All the water used
in these villages, except such as is caught during showers in the
basin-like water pockets of the mesa top, is laboriously brought up
these trails in large earthenware canteens slung over the backs of the
women.
Supplies of every kind, provisions, harvested crops, fuel, etc., are
brought up these steep trails, and often from a distance of several
miles, yet these conservative people tenaciously cling to the
inconvenient situation selected by their fathers long after the
necessity for so doing has passed away. At present no argument of
convenience or comfort seems sufficient to induce them to abandon their
homes on the rocky heights and build near the water supply and the
fields on which they depend for subsistence.
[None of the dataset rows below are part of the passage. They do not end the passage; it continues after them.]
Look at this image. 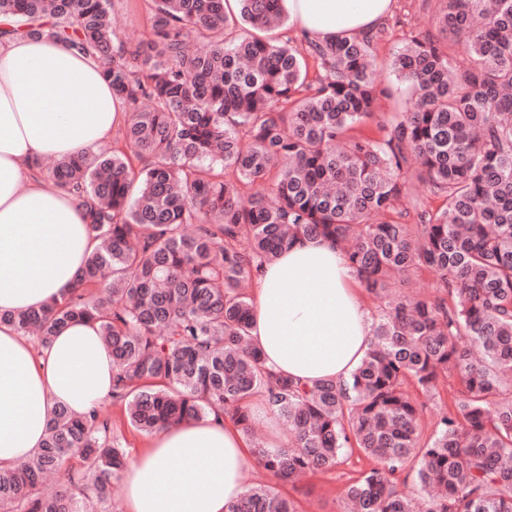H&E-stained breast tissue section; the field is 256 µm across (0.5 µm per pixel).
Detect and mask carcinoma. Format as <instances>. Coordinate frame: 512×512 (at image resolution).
Segmentation results:
<instances>
[{"mask_svg":"<svg viewBox=\"0 0 512 512\" xmlns=\"http://www.w3.org/2000/svg\"><path fill=\"white\" fill-rule=\"evenodd\" d=\"M110 0H0L29 29L44 16L95 57L125 104L112 146L43 168L73 194L99 247L70 295L0 314L39 344L73 321L98 324L115 365L112 399L152 434L221 411L253 433L263 398L291 440H252L280 480L330 469L357 450L377 466L346 488L356 512H512V0H441L431 27L388 64L411 106L376 123L388 94L372 59L381 32L308 41L261 35L283 0H150L151 28L117 40ZM444 199L402 224L414 182ZM341 248L380 301L368 350L341 384L269 371L250 335L247 284L294 241ZM426 268L433 298L395 278ZM455 373L454 410L421 442L422 405ZM127 451L108 420L59 406L43 447L0 470V512H114ZM227 512H296L253 484Z\"/></svg>","mask_w":512,"mask_h":512,"instance_id":"obj_1","label":"carcinoma"}]
</instances>
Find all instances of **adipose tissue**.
Masks as SVG:
<instances>
[{
    "label": "adipose tissue",
    "instance_id": "1",
    "mask_svg": "<svg viewBox=\"0 0 512 512\" xmlns=\"http://www.w3.org/2000/svg\"><path fill=\"white\" fill-rule=\"evenodd\" d=\"M293 27L321 41L375 28L394 0H287ZM123 102L93 57L50 32L0 39V469L41 448L54 410L86 413L112 392V352L97 324L72 323L35 347L6 313L38 308L74 285L99 245L66 192L38 165L111 141ZM340 249L303 238L253 282V344L266 367L308 386L343 382L368 349L370 320ZM251 445L207 416L154 432L123 472L124 512H224L245 491Z\"/></svg>",
    "mask_w": 512,
    "mask_h": 512
}]
</instances>
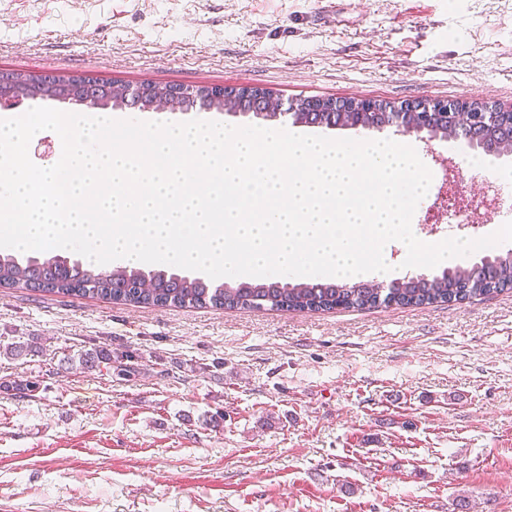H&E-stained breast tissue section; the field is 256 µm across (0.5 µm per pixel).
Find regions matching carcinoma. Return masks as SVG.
I'll use <instances>...</instances> for the list:
<instances>
[{
  "label": "carcinoma",
  "mask_w": 512,
  "mask_h": 512,
  "mask_svg": "<svg viewBox=\"0 0 512 512\" xmlns=\"http://www.w3.org/2000/svg\"><path fill=\"white\" fill-rule=\"evenodd\" d=\"M33 77L25 72H3L0 81L18 83L16 92L27 100L63 101L71 91L65 84H29ZM98 96L97 107L119 108L123 102L124 84L119 81L87 80ZM208 87H193V97L164 96L168 110L184 112L194 106L224 112H263L274 117L278 97L272 93L248 97L206 94ZM336 98H320L312 106L306 99L297 101L301 121L340 127L356 124L368 129L385 121V115H358L343 106L332 107ZM478 140L512 146V129L496 126L475 130ZM475 267L446 268L442 274L427 281L417 276L393 282L387 296L397 306H423L438 303H460L471 298L512 290V251L491 257L484 276L474 274ZM0 288H21L54 295L90 296L139 307L217 308L226 310L329 311L334 309H369L376 306V289L347 283H249L224 284L215 287L201 278L167 275L161 271L145 273L139 268L115 266L94 272L79 262L53 256L27 260L21 264L10 253L0 252Z\"/></svg>",
  "instance_id": "cac0c4a2"
}]
</instances>
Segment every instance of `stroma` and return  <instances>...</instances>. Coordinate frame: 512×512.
<instances>
[{"mask_svg": "<svg viewBox=\"0 0 512 512\" xmlns=\"http://www.w3.org/2000/svg\"><path fill=\"white\" fill-rule=\"evenodd\" d=\"M0 0V72L512 106V0ZM412 228L480 238L512 154L407 139ZM455 162L467 213L433 221ZM366 282L441 275L403 267ZM31 344L11 355V347ZM111 347L113 364L83 363ZM0 512H512V292L363 310L135 307L0 288Z\"/></svg>", "mask_w": 512, "mask_h": 512, "instance_id": "stroma-1", "label": "stroma"}]
</instances>
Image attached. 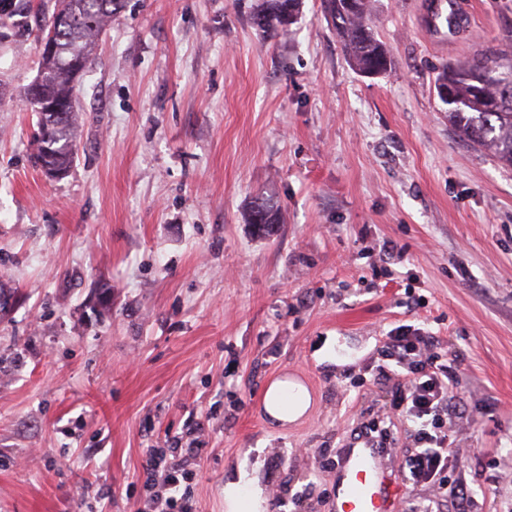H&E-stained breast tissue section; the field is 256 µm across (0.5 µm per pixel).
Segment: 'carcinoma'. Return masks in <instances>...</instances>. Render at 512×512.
Here are the masks:
<instances>
[{
	"mask_svg": "<svg viewBox=\"0 0 512 512\" xmlns=\"http://www.w3.org/2000/svg\"><path fill=\"white\" fill-rule=\"evenodd\" d=\"M299 12L301 0H261L254 16L257 26L286 32ZM347 60L359 71L387 70L391 65L384 45L370 27L371 0H323ZM70 23L55 35V50L41 55L42 67L27 95L37 115L31 146L33 157L47 175L66 173L76 155L82 126L74 110V91L81 72L92 61L97 37L117 10V0H62ZM448 88V122L473 147H489L496 158L512 166V59L486 48L461 65L448 64L435 88Z\"/></svg>",
	"mask_w": 512,
	"mask_h": 512,
	"instance_id": "carcinoma-1",
	"label": "carcinoma"
}]
</instances>
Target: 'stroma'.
Returning <instances> with one entry per match:
<instances>
[{
	"label": "stroma",
	"mask_w": 512,
	"mask_h": 512,
	"mask_svg": "<svg viewBox=\"0 0 512 512\" xmlns=\"http://www.w3.org/2000/svg\"><path fill=\"white\" fill-rule=\"evenodd\" d=\"M120 2L60 179L33 164L26 90L61 0L0 14V512H147L150 449L191 435L195 512H224L241 466L283 512H336L326 463L361 412L388 413L371 368L402 325L459 368L471 453L449 478L477 512H512V166L460 138L434 89L446 63L512 53V0H465L469 29L441 43L426 0H373L378 77L322 0L276 36L259 0ZM261 194L281 213L266 238L244 220ZM285 375L312 405L279 428L262 400Z\"/></svg>",
	"instance_id": "stroma-1"
}]
</instances>
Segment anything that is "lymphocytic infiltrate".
Segmentation results:
<instances>
[{
    "instance_id": "f902f5d3",
    "label": "lymphocytic infiltrate",
    "mask_w": 512,
    "mask_h": 512,
    "mask_svg": "<svg viewBox=\"0 0 512 512\" xmlns=\"http://www.w3.org/2000/svg\"><path fill=\"white\" fill-rule=\"evenodd\" d=\"M437 337L410 326L392 330L382 346L378 380H396L392 393V415L381 420L361 418L352 429V439L369 437L388 453H396L401 438L412 450L404 457L414 483L443 484L449 468L460 467L468 456L450 422L459 414V378L442 363L436 351ZM196 447L154 448L148 455L147 473L165 472L164 494H152L160 512H193L181 486L194 477L193 464L200 459Z\"/></svg>"
}]
</instances>
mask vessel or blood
Returning a JSON list of instances; mask_svg holds the SVG:
<instances>
[{
    "instance_id": "b4317fda",
    "label": "vessel or blood",
    "mask_w": 512,
    "mask_h": 512,
    "mask_svg": "<svg viewBox=\"0 0 512 512\" xmlns=\"http://www.w3.org/2000/svg\"><path fill=\"white\" fill-rule=\"evenodd\" d=\"M401 488L381 449L358 440L346 449L337 468V512H388Z\"/></svg>"
}]
</instances>
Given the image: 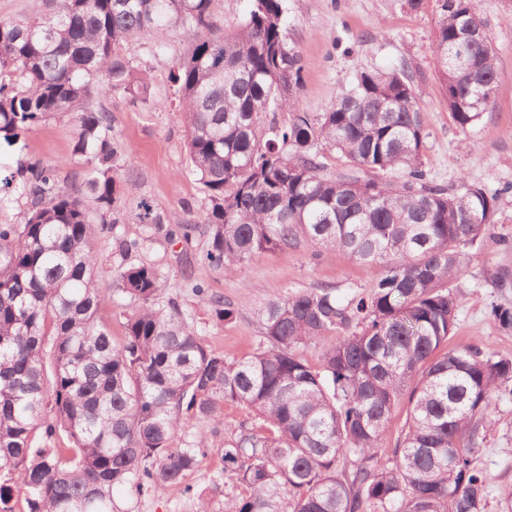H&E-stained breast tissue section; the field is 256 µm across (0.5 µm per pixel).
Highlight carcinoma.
Returning <instances> with one entry per match:
<instances>
[{"label": "carcinoma", "mask_w": 512, "mask_h": 512, "mask_svg": "<svg viewBox=\"0 0 512 512\" xmlns=\"http://www.w3.org/2000/svg\"><path fill=\"white\" fill-rule=\"evenodd\" d=\"M437 2L438 77L467 132L494 103L495 36L474 21L476 0ZM172 30L190 44L172 80L208 192L206 260L238 272L306 241L384 268L363 296L270 290L257 311L263 341L238 359L204 345L177 301H159L167 280L155 267L97 263L114 229V172L132 158L110 112L83 102L96 85L157 106L129 47ZM301 87L283 0H253L230 32L218 31L213 0H48L43 14L0 19V143L76 112L72 155L93 166L80 196L40 162L0 177V210L27 204L21 223L0 224V512H14L16 490L28 512H120L116 489L180 484L210 448L180 437L183 420L221 423L226 403L258 424L224 441L235 479L224 512H488L476 455L496 401L512 398V357L450 342L464 250L492 236L503 190L430 178L407 64L356 72L319 115L299 109ZM268 112L288 122L266 123ZM327 151L343 170L326 172ZM138 208L141 223L191 243V227ZM112 280L131 305L118 341L99 317ZM192 292L215 319L234 317L203 286ZM403 404L386 466L379 449Z\"/></svg>", "instance_id": "carcinoma-1"}]
</instances>
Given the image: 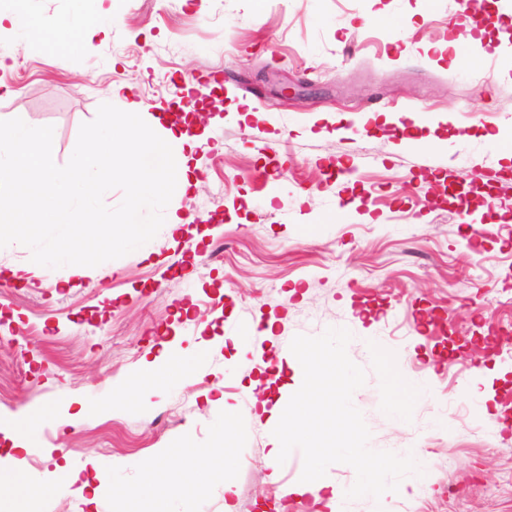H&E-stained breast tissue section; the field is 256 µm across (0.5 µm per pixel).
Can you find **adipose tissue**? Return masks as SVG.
I'll use <instances>...</instances> for the list:
<instances>
[{"label":"adipose tissue","instance_id":"ef3b65f1","mask_svg":"<svg viewBox=\"0 0 512 512\" xmlns=\"http://www.w3.org/2000/svg\"><path fill=\"white\" fill-rule=\"evenodd\" d=\"M41 47L53 43L56 26L48 21L33 25L26 10L0 13V29ZM46 129L24 123L0 131V216L28 217L26 201L34 197L45 206L38 238L46 257L70 262L73 274H81L76 255L66 246L73 226L84 223L98 198L112 186L114 171H124L131 184L130 204L122 219L127 224L146 223L164 196L162 175L174 150L189 151L192 137L165 128L160 120L143 125L134 113L118 115L104 110L94 147L77 145L68 169L57 172L43 164L36 179H28L24 153L30 148L47 149Z\"/></svg>","mask_w":512,"mask_h":512}]
</instances>
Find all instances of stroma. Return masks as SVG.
Masks as SVG:
<instances>
[{
  "label": "stroma",
  "instance_id": "1",
  "mask_svg": "<svg viewBox=\"0 0 512 512\" xmlns=\"http://www.w3.org/2000/svg\"><path fill=\"white\" fill-rule=\"evenodd\" d=\"M498 7L481 33L450 25L458 0H103L113 23L84 53L65 33L40 52L0 32V123L48 129L60 172L104 101L188 109L187 77L224 79L203 100L195 182L172 164L147 237L119 221V171L95 228L73 231L83 275L43 263L33 224L0 230V272L38 269L0 288V420L46 412L25 450L0 432L21 477L8 512H224L228 485L236 512H328L296 491L301 451L270 454L302 381L258 372L330 327L366 372L353 403L370 448L415 449L424 469L339 512H512V349L485 328L512 320V0ZM406 100L425 107L409 127L392 110ZM374 344L430 386L405 418ZM172 350L196 371L156 379ZM62 451L108 469L95 501L55 480Z\"/></svg>",
  "mask_w": 512,
  "mask_h": 512
}]
</instances>
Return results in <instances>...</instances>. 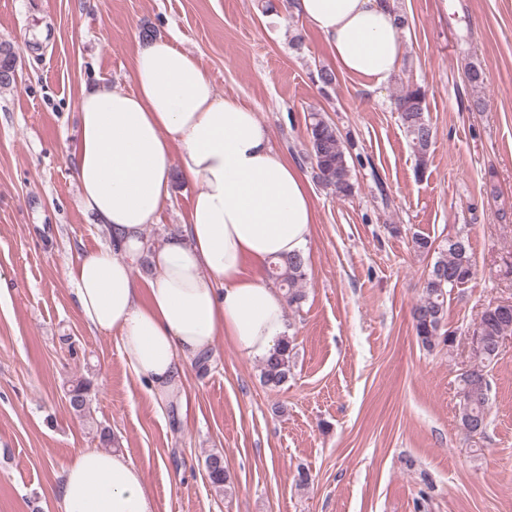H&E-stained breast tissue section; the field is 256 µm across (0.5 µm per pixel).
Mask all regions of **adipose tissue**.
Instances as JSON below:
<instances>
[{
	"mask_svg": "<svg viewBox=\"0 0 512 512\" xmlns=\"http://www.w3.org/2000/svg\"><path fill=\"white\" fill-rule=\"evenodd\" d=\"M343 72L381 87L403 47L395 0H294ZM134 90L98 84L78 96L69 161L109 243L66 269L82 320L116 336L120 356L158 408L187 410L186 369L227 336L246 357L286 335L282 291L258 272L305 252L315 209L306 174L238 99L217 97L193 56L158 36L140 45ZM200 184L183 224L157 243L145 230L175 180ZM151 273L139 278L142 258ZM57 512H158L124 453L87 449L62 466Z\"/></svg>",
	"mask_w": 512,
	"mask_h": 512,
	"instance_id": "1",
	"label": "adipose tissue"
}]
</instances>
One of the trails referred to in the description of Hano has been
converted into a wagon road, as has been already described. The Indians
preferred to expend the enormous amount of labor necessary to convert
this bridle path into a wagon road in order slightly to overcome the
inconvenience of transporting every necessary to the mesa upon their own
backs or by the assistance of burros. This concession to modern ideas is
at best but a poor substitute for the convenience of homes built in the
lower valleys.
[Illustration: Fig. 9. Mashongnavi and Shupaulovi from Shumopavi.]
MASHONGNAVI.
Mashongnavi, situated on the summit of a rocky knoll, is a compact
though irregular village, and the manner in which it conforms to the
general outline of the available ground is shown on the plan.